* [Requirements]
(1) Translate this sentence from the review of The Secret Life of Pets below into Spanish: "Indeed, it shares one of the same directors and two of the same writers as those movies."
(2) Pick up the review of The Secret Life of Pets below after its last sentence and write the next part.

* [Provided passage]
________________________________________
The Secret Life of Pets is the latest animated film from the outfit Illumination Entertainment, which made the Despicable Me films. Indeed, it shares one of the same directors and two of the same writers as those movies. So that’s what I’m measuring it against when I say it’s the best movie that firm has ever done. It’s not deep, and it’s certainly not as worked out an animal fable as Zootopia, but it’s funny and inoffensive, and I think I’ll be watching it again before I see Finding Dory again.

The story begins with Max (voiced by Louis C.K.), a fastidious terrier describing his idyllic relationship with his owner Katie (voiced by Ellie Kemper), who lives with him in a Manhattan apartment. Unfortunately, that gets shattered when Katie brings home a rescue dog from the pound, a giant mutt named Duke (voiced by Eric Stonestreet) who immediately starts throwing his considerable weight around. The two dogs’ bickering gets them separated from their handler at the dog park and captured by animal control, kicking off an odyssey that will take them all the way to Brooklyn and force them to cooperate to get back home.
________________________________________
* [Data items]
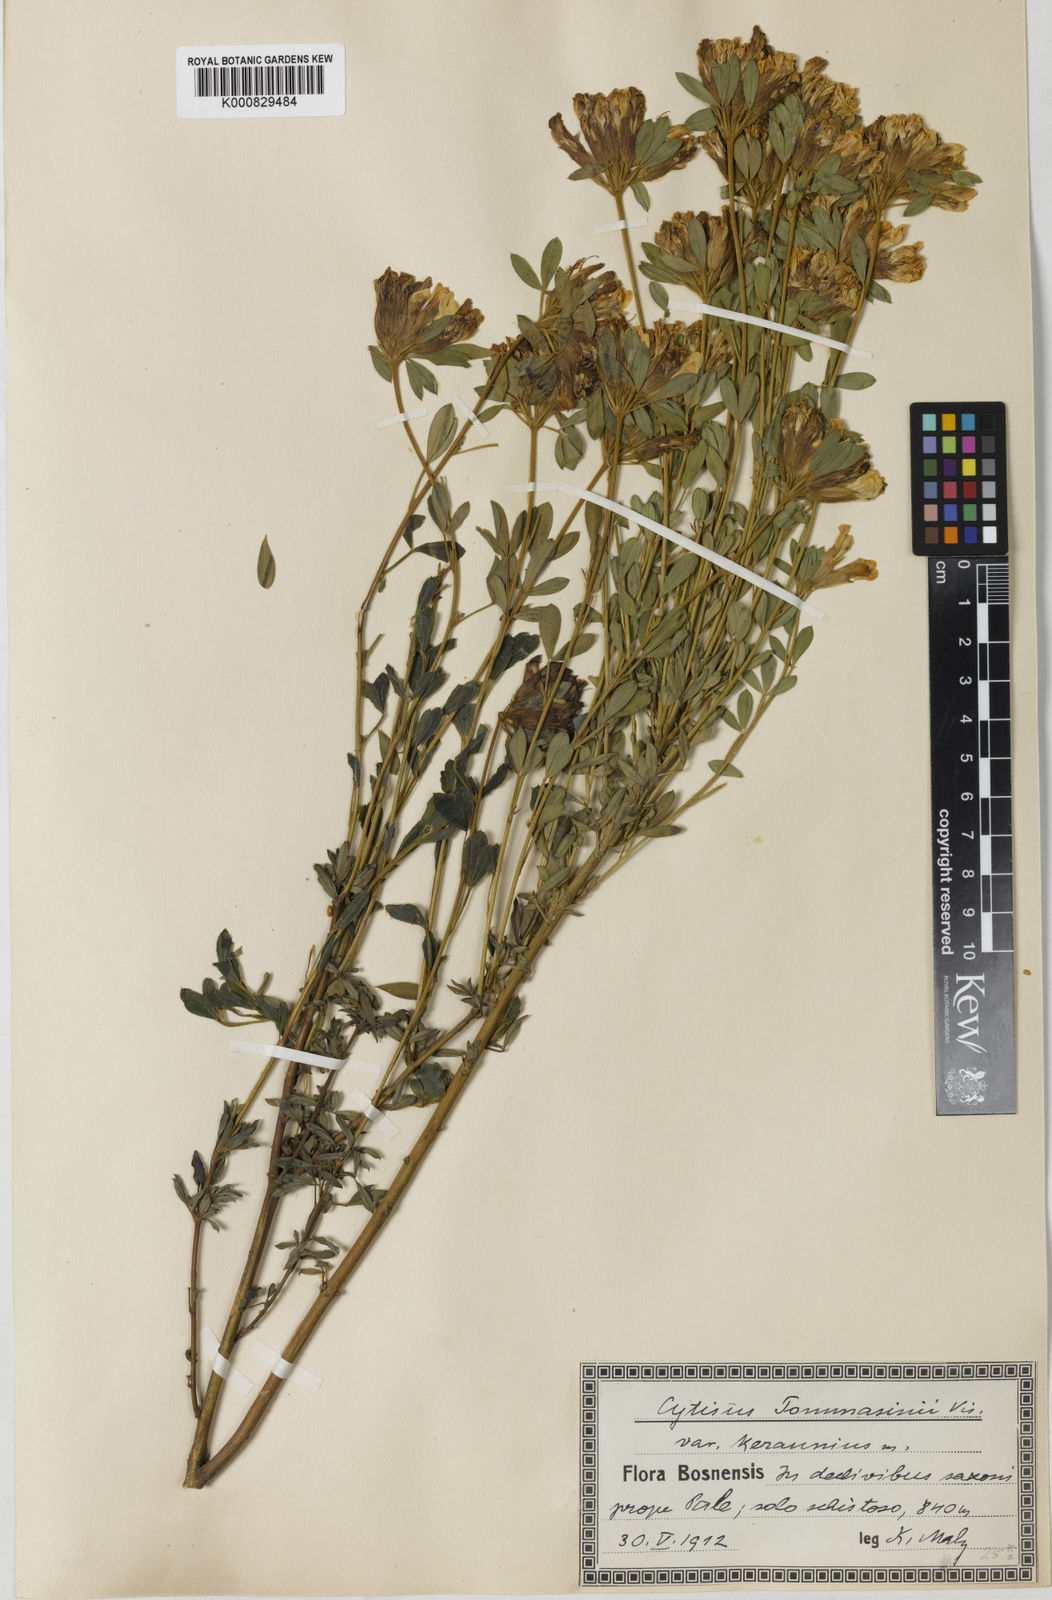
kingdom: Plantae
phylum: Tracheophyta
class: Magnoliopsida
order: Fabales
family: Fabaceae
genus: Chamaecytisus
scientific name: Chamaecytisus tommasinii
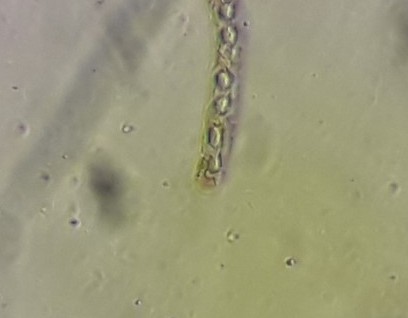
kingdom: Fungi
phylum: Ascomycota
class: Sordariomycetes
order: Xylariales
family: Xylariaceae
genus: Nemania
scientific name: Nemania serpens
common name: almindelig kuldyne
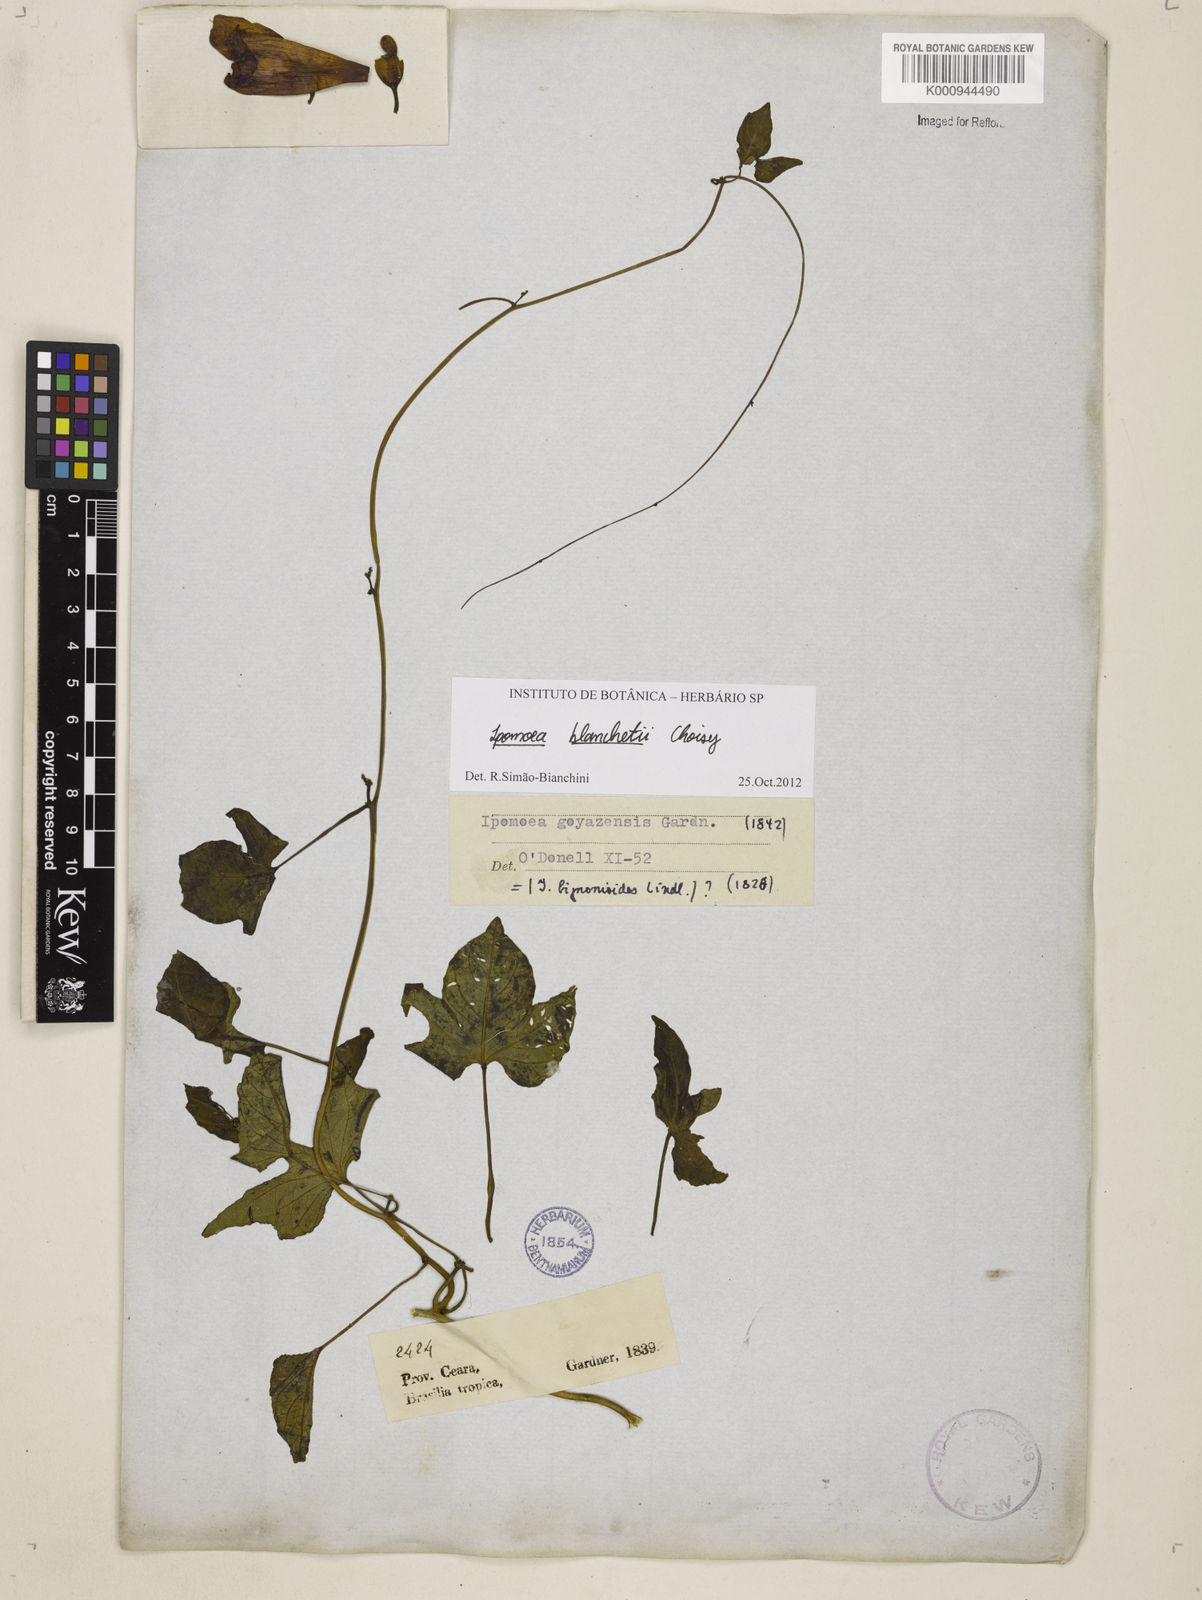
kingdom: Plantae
________________________________________
* [Answers to the exercise]
(1) De hecho, comparte uno de los mismos directores y dos de los mismos guionistas que esas películas.

(2)
The main characters are rather boring, which is the biggest shortcoming with this thing. Louis C.K. doesn’t do too badly, but I think his brand of humor might be too grown-up for the part of a worrywart of a dog. Funnier stuff comes from the supporting characters, like a purse dog named Gidget (voiced by Jenny Slate) who’s not-so-secretly in love with Max and recruits the pets in her building on a rescue mission. Between this and Zootopia, I think Slate might be even better as a voice actor than as a live actor. Albert Brooks scores as well as an ancient hawk who joins the rescue effort even though he wants to eat all the dogs and cats around him. As he flies out of his rooftop shed to do some recon work, he tells Gidget, “If my owner comes back, just put [my] hood on and pretend you’re me.”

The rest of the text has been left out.